[[ TEXT BLOCK, beginning ]]

OK, now I'm confused.. PREEMPT_RCU would preempt in any case, so why bother
dropping rcu_read_lock() at all?

That is; the thing that makes sense to me is:

static void inline cond_resched_rcu_lock(void)
{
#ifdef CONFIG_PREEMPT_RCU
	if (need_resched()) {
		rcu_read_unlock();
		cond_resched();
		rcu_read_lock();
	}
#endif /* CONFIG_PREEMPT_RCU */
}

That would have an rcu_read_lock() break and voluntary preemption point for
non-preemptible RCU and not bother with the stuff for preemptible RCU.
--
To unsubscribe from this list: send the line "unsubscribe netfilter-devel" in
the body of a message to majordomo@vger.kernel.org
More majordomo info at  http://vger.kernel.org/majordomo-info.html
Paul E. McKenney May 1, 2013, 12:46 p.m. UTC | #5
On Wed, May 01, 2013 at 11:10:12AM +0200, Peter Zijlstra wrote:
> On Tue, Apr 30, 2013 at 10:52:38AM +0300, Julian Anastasov wrote:
> > 
> > 	Hello,
> > 
> > On Tue, 30 Apr 2013, Simon Horman wrote:
> > 
> > > > > +static void inline cond_resched_rcu_lock(void)
> > > > > +{
> > > > > +	if (need_resched()) {
> > > > 
> > > > 	Ops, it should be without above need_resched.
> > > 
> > > Thanks, to clarify, just this:
> > > 
> > > static void inline cond_resched_rcu_lock(void)
> > > {
> > > 	rcu_read_unlock();
> > > #ifndef CONFIG_PREEMPT_RCU
> > > 	cond_resched();
> > > #endif
> > > 	rcu_read_lock();
> > > }
> > 
> > 	Yes, thanks!
> 
> OK, now I'm confused.. PREEMPT_RCU would preempt in any case, so why bother
> dropping rcu_read_lock() at all?

[[ TEXT BLOCK, end ]]
[[ INPUT FOR THIS TASK, beginning ]]

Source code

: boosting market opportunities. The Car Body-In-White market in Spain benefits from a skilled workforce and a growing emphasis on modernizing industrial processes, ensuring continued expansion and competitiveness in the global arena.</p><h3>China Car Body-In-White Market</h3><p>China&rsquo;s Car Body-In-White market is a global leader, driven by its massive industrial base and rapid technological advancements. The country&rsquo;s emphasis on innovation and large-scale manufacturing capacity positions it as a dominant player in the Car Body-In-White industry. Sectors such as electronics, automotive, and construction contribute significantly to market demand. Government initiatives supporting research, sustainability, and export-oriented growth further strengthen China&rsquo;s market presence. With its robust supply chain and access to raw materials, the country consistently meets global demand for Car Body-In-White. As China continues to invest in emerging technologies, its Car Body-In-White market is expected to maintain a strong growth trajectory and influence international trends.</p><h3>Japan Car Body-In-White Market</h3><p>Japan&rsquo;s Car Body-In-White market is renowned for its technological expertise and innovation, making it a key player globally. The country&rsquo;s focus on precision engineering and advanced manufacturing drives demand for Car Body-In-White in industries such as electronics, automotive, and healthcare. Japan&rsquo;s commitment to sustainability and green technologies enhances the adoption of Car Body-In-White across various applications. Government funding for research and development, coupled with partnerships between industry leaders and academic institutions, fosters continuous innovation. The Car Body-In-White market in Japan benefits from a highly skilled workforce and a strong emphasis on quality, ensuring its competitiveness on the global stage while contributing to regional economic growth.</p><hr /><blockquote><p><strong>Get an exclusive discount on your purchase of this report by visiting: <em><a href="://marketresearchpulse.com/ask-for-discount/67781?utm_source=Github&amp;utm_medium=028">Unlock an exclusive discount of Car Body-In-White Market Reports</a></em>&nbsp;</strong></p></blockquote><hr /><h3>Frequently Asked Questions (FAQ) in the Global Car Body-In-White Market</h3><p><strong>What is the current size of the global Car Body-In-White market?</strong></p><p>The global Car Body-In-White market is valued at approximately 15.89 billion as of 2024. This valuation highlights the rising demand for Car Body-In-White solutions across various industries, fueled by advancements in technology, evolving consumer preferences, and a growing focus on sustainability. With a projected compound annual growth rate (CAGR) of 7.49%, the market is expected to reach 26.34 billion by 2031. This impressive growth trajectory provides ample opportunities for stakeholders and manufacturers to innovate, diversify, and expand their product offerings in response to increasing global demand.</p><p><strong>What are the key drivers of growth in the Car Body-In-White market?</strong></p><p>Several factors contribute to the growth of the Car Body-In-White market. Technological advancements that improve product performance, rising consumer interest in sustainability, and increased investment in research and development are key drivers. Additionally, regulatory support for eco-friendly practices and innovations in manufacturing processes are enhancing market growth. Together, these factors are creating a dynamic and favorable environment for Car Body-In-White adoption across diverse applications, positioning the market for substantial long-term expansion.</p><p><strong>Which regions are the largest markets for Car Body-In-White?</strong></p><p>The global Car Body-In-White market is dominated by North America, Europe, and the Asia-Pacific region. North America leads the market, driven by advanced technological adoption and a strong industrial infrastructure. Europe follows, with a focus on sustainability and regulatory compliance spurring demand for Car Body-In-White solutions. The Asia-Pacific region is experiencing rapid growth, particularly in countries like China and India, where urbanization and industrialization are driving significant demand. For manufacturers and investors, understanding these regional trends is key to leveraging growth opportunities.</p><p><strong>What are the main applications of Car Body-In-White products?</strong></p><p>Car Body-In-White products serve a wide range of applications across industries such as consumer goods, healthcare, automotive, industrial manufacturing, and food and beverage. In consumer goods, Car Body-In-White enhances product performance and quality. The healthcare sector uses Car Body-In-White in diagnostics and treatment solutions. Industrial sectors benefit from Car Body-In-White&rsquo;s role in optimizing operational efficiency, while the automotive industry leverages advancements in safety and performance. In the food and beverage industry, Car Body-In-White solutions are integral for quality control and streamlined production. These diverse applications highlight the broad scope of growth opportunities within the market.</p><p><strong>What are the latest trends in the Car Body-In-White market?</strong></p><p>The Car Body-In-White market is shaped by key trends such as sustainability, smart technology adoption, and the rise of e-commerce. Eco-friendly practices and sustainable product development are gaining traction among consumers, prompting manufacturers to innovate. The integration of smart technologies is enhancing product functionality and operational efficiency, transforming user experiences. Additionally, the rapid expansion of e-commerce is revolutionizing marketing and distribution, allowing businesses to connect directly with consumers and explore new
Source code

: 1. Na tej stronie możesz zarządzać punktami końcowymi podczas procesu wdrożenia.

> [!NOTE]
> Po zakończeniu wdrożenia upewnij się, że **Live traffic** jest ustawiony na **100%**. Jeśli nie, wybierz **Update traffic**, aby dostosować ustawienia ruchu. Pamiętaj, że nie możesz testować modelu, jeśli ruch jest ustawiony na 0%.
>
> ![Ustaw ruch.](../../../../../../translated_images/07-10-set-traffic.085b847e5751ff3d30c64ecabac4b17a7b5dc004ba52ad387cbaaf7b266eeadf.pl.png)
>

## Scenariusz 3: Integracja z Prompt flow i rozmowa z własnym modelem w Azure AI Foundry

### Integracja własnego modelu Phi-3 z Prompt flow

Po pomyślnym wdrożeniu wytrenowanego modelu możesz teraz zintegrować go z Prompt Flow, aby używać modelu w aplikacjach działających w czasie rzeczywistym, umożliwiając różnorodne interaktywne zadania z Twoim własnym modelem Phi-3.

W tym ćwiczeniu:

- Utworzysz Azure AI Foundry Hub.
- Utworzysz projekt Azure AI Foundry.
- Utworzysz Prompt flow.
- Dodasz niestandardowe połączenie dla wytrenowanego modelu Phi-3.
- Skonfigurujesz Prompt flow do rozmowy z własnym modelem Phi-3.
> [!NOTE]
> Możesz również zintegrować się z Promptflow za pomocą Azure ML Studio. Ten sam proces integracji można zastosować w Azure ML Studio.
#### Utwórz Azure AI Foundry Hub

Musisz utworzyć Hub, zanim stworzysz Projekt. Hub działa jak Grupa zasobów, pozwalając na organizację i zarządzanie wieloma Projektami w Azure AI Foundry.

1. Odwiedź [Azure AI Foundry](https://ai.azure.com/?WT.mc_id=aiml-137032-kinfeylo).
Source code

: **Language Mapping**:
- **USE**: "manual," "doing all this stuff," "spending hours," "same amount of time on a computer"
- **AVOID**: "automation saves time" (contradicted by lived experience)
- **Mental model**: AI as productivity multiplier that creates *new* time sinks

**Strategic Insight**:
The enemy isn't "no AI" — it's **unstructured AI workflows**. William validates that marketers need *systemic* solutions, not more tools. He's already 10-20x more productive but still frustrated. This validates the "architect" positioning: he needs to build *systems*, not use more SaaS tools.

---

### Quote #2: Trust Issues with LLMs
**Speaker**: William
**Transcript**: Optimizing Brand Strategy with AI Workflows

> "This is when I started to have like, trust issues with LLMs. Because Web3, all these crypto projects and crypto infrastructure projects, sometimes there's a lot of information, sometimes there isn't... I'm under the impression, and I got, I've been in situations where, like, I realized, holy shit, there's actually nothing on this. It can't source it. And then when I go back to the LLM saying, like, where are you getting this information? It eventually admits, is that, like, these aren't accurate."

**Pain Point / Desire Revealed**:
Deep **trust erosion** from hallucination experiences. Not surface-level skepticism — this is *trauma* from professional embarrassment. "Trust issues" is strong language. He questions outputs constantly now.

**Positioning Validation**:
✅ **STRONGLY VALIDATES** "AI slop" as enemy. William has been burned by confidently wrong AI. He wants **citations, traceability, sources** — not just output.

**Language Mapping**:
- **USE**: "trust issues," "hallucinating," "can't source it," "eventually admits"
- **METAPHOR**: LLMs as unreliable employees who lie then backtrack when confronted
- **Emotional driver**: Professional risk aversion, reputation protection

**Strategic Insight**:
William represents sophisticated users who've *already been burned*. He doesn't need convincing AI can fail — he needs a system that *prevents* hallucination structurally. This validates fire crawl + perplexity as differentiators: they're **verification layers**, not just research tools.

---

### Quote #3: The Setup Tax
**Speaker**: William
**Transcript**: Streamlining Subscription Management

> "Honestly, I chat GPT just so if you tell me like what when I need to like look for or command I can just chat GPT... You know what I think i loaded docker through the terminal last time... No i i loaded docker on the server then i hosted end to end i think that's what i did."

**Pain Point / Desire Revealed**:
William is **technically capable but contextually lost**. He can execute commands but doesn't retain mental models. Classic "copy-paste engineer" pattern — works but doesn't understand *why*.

[[ INPUT FOR THIS TASK, end ]]

▸ **WORK ORDER A**
Answer these about the kernel mailing list thread:
(i) Who posted the message dated May 1, 2013, 12:46 p.m. UTC?
(ii) To what email address should the line "unsubscribe netfilter-devel" be sent?
(iii) What is the name of the function defined in the code in the first message?
▸ **WORK ORDER B**
In the dataset entries, swap "William" for "The user" in the lines from the one containing "chat GPT just" through the end of the entries. Write out those lines with nothing else changed.

▸ **ANSWER BOX A**
(i) Paul E. McKenney
(ii) majordomo@vger.kernel.org
(iii) cond_resched_rcu_lock

▸ **ANSWER BOX B**
> "Honestly, I chat GPT just so if you tell me like what when I need to like look for or command I can just chat GPT... You know what I think i loaded docker through the terminal last time... No i i loaded docker on the server then i hosted end to end i think that's what i did."

**Pain Point / Desire Revealed**:
The user is **technically capable but contextually lost**. He can execute commands but doesn't retain mental models. Classic "copy-paste engineer" pattern — works but doesn't understand *why*.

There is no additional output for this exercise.